According to her website, Sally is currently writing “a book about hate – why there’s so much hate in our world today, why it’s getting worse, and what we can do to stop it.” She seems totally blind to the fact that she herself is a geyser of hate, unfairly smearing as haters tens of millions of Americans who hate no one but who are justifiably weary of the obsessive identity politics that are what Sally and her ilk have in place of a mind and a moral compass.

Catching up with George Ciccariello-Maher, expert on “white supremacy”

George Ciccariello-Maher

Last Christmas Eve, George Ciccariello-Maher, a previously obscure professor at Drexel University and an enthusiastic booster of chavismo, made national headlines with a tweet reading: “All I Want for Christmas is White Genocide.” On Christmas Day, he referred fondly to the “massacre of whites,” explaining that, in his view, the mass murder of about four thousand caucasians during the Haitian Revolution “was a good thing.” Those who looked further into his Twitter feed discovered that earlier in the month he’d proudly boasted: “Sorry, I’m not ‘alt-left,’ just an actual communist.”

ASSIGNMENT 1: According to the passage on Sally and George Ciccariello-Maher, at which university was Ciccariello-Maher a professor?
ASSIGNMENT 2: Please carry on the passage on Sally and George Ciccariello-Maher from its last sentence.
The listing is separate material and is unrelated to the passage on Sally and George Ciccariello-Maher.

DATA:
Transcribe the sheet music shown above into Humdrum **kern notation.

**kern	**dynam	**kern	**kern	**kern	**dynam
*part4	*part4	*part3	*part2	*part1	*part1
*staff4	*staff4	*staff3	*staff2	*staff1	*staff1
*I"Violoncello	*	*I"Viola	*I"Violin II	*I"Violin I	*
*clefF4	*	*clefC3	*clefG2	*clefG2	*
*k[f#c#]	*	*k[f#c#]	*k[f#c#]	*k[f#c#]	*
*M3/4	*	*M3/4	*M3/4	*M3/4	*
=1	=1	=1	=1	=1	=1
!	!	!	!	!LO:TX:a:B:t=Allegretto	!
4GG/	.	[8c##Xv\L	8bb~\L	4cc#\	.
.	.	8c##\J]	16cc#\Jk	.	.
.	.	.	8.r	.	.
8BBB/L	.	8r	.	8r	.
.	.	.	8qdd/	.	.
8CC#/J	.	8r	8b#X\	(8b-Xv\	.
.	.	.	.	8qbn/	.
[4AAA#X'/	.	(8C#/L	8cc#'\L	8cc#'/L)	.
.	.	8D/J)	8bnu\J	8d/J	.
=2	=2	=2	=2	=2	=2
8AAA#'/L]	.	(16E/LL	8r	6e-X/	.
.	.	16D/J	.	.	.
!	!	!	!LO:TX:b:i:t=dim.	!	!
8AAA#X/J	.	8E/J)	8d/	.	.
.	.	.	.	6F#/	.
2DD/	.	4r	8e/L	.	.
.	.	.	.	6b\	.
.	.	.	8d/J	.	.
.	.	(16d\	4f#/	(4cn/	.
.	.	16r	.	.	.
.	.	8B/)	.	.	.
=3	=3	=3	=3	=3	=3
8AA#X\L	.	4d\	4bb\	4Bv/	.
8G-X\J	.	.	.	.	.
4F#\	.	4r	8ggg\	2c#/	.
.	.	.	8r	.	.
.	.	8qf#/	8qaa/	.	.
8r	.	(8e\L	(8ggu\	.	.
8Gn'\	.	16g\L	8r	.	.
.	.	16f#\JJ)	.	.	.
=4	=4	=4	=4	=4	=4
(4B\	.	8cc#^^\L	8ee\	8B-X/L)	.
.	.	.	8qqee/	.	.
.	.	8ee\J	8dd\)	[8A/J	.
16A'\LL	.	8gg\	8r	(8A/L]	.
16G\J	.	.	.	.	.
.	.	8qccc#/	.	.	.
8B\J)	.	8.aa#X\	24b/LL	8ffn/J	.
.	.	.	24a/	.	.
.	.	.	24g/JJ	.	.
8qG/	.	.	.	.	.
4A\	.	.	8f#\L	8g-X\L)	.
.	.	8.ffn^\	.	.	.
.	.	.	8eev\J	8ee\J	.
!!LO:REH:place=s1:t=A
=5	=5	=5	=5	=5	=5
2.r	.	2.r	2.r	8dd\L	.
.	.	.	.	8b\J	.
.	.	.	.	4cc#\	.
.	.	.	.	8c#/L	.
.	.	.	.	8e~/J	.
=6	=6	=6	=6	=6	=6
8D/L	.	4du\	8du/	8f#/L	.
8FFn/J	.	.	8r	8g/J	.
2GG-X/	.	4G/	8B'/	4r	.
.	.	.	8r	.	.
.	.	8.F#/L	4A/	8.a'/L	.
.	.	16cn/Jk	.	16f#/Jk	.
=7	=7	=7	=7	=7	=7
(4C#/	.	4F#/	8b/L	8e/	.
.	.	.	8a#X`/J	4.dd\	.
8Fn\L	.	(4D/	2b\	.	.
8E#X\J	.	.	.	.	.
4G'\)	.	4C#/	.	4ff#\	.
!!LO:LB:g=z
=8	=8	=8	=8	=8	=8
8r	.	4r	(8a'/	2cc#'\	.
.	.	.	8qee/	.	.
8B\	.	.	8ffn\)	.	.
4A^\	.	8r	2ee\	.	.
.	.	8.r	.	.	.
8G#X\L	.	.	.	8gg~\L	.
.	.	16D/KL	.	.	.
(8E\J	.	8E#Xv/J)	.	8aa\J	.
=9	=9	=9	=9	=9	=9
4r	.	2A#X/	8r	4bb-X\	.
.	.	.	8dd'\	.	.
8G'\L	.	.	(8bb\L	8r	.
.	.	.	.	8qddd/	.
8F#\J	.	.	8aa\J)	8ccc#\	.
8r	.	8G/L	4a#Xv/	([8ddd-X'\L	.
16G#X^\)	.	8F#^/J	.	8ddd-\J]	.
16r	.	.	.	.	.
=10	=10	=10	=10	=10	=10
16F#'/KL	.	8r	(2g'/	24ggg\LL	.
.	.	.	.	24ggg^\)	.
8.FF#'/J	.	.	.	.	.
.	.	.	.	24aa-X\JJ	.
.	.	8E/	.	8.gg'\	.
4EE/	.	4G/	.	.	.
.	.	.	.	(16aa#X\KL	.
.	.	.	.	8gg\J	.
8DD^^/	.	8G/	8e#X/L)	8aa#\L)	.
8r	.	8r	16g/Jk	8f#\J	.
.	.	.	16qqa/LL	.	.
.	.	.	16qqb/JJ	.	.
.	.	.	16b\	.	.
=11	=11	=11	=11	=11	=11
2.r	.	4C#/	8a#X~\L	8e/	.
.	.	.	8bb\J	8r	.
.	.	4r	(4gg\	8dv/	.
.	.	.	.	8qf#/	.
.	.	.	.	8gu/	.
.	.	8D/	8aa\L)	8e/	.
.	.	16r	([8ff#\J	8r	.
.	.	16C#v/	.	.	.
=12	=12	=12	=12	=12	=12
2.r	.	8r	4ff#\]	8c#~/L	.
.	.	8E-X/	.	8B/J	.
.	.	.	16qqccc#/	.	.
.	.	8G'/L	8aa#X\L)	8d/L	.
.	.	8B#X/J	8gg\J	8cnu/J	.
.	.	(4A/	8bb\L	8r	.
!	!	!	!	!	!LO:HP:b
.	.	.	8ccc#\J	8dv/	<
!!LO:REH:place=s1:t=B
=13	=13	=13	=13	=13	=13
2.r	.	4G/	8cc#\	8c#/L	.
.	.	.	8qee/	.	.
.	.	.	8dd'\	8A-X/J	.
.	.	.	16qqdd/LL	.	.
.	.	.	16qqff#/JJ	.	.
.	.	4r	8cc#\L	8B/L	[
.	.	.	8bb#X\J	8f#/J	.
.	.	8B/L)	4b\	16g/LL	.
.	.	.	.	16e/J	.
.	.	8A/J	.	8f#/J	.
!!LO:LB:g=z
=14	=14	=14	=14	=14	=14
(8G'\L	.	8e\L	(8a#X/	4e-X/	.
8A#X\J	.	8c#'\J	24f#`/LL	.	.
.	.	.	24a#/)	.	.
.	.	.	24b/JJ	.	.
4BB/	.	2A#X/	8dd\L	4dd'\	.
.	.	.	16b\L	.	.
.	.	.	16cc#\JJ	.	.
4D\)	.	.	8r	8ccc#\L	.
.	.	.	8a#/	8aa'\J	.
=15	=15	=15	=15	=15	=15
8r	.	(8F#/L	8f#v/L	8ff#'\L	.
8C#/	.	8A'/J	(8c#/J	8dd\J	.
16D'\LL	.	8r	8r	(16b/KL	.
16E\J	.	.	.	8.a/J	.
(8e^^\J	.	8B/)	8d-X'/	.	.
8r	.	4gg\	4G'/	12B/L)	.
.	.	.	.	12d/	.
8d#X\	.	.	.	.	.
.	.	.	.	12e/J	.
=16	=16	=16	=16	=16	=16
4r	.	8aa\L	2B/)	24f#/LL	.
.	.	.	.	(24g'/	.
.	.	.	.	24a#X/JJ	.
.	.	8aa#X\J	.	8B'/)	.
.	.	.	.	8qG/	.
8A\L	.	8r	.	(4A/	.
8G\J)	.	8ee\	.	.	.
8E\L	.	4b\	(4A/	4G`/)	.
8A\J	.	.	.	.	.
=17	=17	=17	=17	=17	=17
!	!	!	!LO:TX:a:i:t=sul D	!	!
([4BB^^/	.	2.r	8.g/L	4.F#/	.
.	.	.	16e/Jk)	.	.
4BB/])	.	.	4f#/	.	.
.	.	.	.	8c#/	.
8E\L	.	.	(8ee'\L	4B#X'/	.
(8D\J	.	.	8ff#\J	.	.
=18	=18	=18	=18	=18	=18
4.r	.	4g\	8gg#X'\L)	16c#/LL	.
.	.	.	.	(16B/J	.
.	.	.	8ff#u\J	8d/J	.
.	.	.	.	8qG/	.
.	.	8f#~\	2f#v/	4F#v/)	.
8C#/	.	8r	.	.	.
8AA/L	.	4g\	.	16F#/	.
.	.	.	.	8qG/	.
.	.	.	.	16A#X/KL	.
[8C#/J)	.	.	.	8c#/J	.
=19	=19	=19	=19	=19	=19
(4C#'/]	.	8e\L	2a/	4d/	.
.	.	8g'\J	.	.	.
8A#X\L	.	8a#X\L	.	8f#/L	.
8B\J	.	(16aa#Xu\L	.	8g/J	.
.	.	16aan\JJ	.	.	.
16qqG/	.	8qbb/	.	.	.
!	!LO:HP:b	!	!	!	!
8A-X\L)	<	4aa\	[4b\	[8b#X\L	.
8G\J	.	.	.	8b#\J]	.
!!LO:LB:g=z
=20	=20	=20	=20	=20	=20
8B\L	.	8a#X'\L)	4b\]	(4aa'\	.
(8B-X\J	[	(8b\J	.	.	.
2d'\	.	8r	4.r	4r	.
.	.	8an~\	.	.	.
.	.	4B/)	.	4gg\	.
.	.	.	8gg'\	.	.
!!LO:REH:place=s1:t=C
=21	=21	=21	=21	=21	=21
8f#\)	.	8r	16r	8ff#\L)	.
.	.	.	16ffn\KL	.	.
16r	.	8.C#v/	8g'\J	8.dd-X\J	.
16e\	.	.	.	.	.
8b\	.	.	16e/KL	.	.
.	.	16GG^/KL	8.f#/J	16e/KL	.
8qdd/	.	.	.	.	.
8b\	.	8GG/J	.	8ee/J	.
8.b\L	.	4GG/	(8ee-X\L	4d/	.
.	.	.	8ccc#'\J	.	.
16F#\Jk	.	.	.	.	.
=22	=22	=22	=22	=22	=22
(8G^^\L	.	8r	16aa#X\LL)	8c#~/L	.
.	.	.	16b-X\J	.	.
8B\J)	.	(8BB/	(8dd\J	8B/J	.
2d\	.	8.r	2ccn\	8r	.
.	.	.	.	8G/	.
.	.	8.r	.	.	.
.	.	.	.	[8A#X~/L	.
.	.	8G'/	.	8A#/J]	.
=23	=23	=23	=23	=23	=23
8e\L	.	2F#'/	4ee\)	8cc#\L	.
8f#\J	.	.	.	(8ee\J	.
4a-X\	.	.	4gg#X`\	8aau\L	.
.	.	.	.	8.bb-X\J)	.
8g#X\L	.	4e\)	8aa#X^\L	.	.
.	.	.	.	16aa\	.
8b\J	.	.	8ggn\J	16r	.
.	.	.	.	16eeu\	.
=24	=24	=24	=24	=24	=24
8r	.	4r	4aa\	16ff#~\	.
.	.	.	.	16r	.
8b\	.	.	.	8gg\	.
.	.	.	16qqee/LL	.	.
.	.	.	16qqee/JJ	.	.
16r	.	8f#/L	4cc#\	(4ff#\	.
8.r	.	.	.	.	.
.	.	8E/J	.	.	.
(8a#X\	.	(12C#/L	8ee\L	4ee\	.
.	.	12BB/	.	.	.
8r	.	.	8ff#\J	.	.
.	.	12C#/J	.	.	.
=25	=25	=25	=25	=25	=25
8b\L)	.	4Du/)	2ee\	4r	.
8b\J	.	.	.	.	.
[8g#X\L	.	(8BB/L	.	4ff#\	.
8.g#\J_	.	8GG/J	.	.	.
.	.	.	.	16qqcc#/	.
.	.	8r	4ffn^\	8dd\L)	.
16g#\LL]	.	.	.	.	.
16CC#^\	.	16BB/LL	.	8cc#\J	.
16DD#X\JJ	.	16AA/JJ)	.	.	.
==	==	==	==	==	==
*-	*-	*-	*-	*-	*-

RESPONSE 1: Drexel University.

RESPONSE 2:
When the media got wind of all this, George blamed the fuss on “white supremacists.” If George had written such a thing about pretty much any other identity group, you can be sure he’d have been fired instantly and condemned by Drexel’s administration in the strongest possible terms; instead, the university issued a tepid press release slapping him on the wrist and promised an investigation. In response, George went on the offensive, describing his bosses’ action as a “chilling” and “frightening” reaction to “harassment” by outsiders. When leftist commentators and George’s academic colleagues stood up for him, blaming the media attention on right-wing bigots, the powers that be at Drexel withdrew their plans for an investigation,

Drexel University

In January we devoted a week to George’s case, which provided a perfect example of the double standards that currently rule the ivory tower roost. These days, a public declaration of even the mildest moderate or conservative opinion by a professor can lead to major trouble – to charges of having sown discord among students, caused them emotional distress, committed “microaggressions” against them. A biology instructor who makes even the most innocuous statement of fact about differences between the sexes can find his career in danger. But to express enthusiasm for the massacre of white people is fine – as Drexel’s president ultimately pronounced, George was simply exercising his First Amendment rights.

In March, George’s Twitter feed once again put his name in the headlines. On a plane, he saw a fellow passenger giving his first-class seat to a soldier in uniform. “People are thanking him,” wrote George. “I’m trying not to vomit or yell about Mosul.”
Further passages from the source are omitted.